> **Extracted records**:

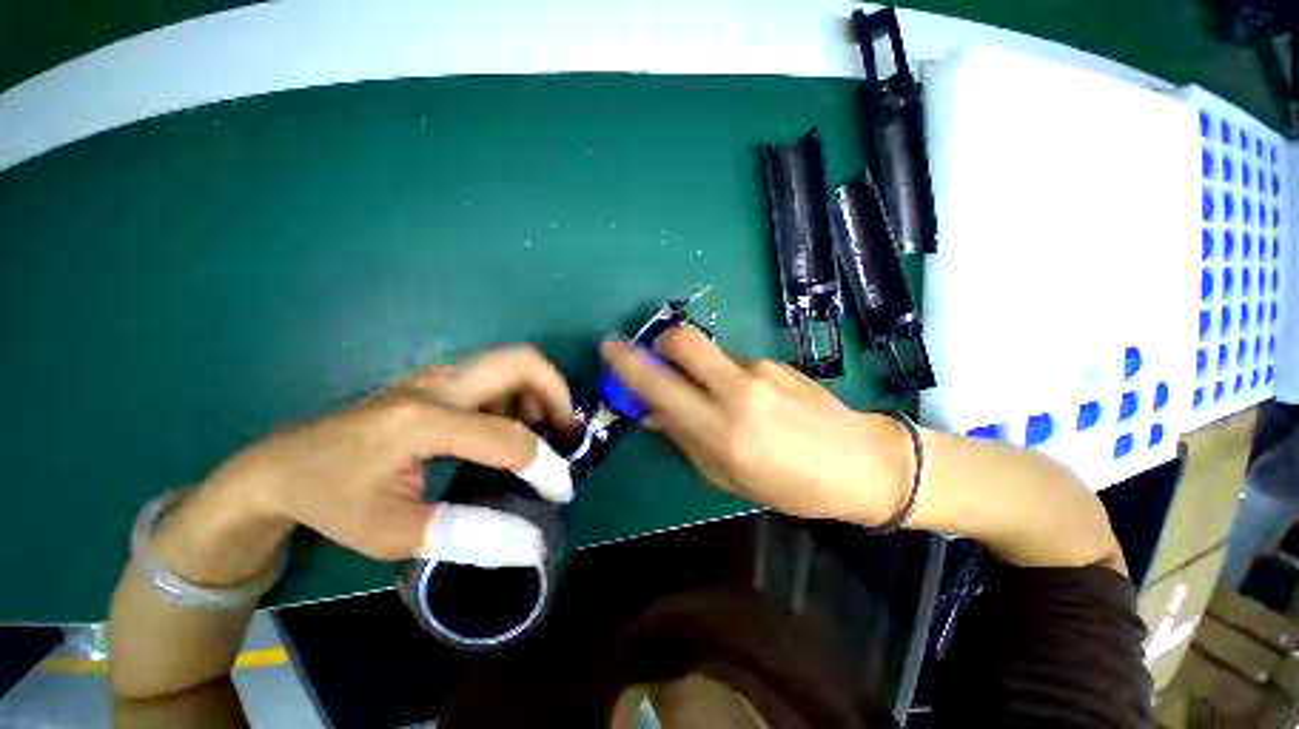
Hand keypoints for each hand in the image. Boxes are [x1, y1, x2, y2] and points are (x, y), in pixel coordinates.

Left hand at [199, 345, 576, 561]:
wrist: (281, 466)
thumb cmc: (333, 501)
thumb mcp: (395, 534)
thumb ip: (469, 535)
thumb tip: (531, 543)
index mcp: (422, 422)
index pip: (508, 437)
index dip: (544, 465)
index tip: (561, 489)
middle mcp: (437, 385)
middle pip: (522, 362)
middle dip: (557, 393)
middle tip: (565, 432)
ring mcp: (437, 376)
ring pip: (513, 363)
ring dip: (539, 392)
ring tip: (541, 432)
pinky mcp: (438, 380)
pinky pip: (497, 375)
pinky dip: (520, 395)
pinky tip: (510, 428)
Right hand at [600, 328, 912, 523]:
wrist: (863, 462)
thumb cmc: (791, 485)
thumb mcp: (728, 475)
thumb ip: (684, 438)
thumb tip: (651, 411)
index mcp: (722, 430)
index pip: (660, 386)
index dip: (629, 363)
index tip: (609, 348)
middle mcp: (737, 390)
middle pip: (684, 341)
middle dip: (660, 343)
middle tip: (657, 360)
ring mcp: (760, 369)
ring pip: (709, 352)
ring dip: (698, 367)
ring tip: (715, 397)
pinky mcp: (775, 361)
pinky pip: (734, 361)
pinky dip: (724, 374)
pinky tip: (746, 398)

--

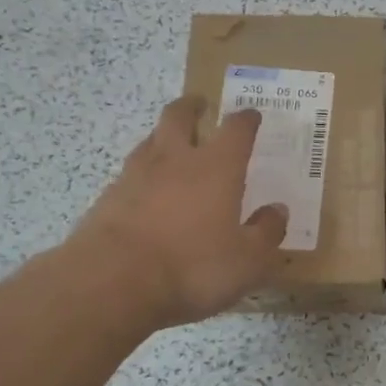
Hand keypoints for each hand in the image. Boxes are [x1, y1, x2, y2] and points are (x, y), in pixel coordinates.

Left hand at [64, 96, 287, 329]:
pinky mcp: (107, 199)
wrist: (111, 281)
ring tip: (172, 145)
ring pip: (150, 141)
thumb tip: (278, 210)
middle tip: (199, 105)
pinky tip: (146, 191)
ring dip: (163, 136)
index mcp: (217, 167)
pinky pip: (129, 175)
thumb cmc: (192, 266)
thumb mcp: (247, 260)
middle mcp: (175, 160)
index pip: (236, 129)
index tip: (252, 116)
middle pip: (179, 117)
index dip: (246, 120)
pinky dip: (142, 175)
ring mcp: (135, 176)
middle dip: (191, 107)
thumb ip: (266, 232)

* * *

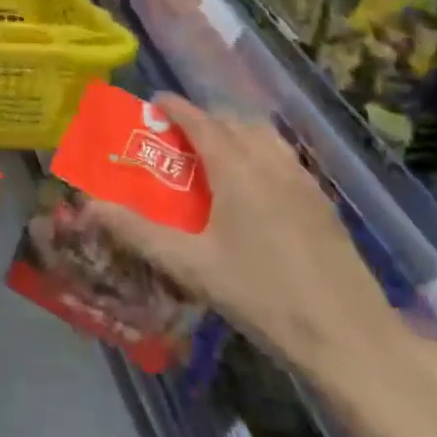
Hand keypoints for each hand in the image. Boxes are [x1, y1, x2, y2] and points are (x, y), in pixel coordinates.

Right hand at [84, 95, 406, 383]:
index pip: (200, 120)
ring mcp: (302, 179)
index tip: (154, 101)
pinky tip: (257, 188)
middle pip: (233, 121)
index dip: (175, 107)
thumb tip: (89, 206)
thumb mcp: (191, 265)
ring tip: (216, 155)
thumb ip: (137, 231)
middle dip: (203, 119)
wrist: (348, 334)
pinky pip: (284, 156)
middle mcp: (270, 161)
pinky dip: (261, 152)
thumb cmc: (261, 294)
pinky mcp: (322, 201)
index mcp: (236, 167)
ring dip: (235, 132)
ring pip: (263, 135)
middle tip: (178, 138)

> **Your objective**: One stretch of the lines above is wanted, from the line that contains "index dip: (544, 465)" through the line that contains "pinky tip: (746, 398)". Output it exactly.

> **Response**:
index dip: (544, 465)
index tip: (561, 489)
middle mcp: (437, 385)
middle pip: (522, 362)
middle dip: (557, 393)
middle tip: (565, 432)
ring mcp: (437, 376)
ring pip: (513, 363)
ring dip: (539, 392)
ring tip: (541, 432)
pinky mcp: (438, 380)
pinky pip: (497, 375)
pinky dip: (520, 395)
pinky tip: (510, 428)
Right hand at [600, 328, 912, 523]:
wrist: (863, 462)
thumb cmc: (791, 485)
thumb mcp: (728, 475)
thumb ip: (684, 438)
thumb tip: (651, 411)
index mcp: (722, 430)
index pip: (660, 386)
index dip: (629, 363)
index tip: (609, 348)
middle mcp: (737, 390)
middle pip: (684, 341)
middle dip: (660, 343)
middle tip: (657, 360)
ring mcp: (760, 369)
ring pip: (709, 352)
ring dip: (698, 367)
ring tip: (715, 397)
pinky mcp: (775, 361)
pinky pip: (734, 361)
pinky dip: (724, 374)
pinky tip: (746, 398)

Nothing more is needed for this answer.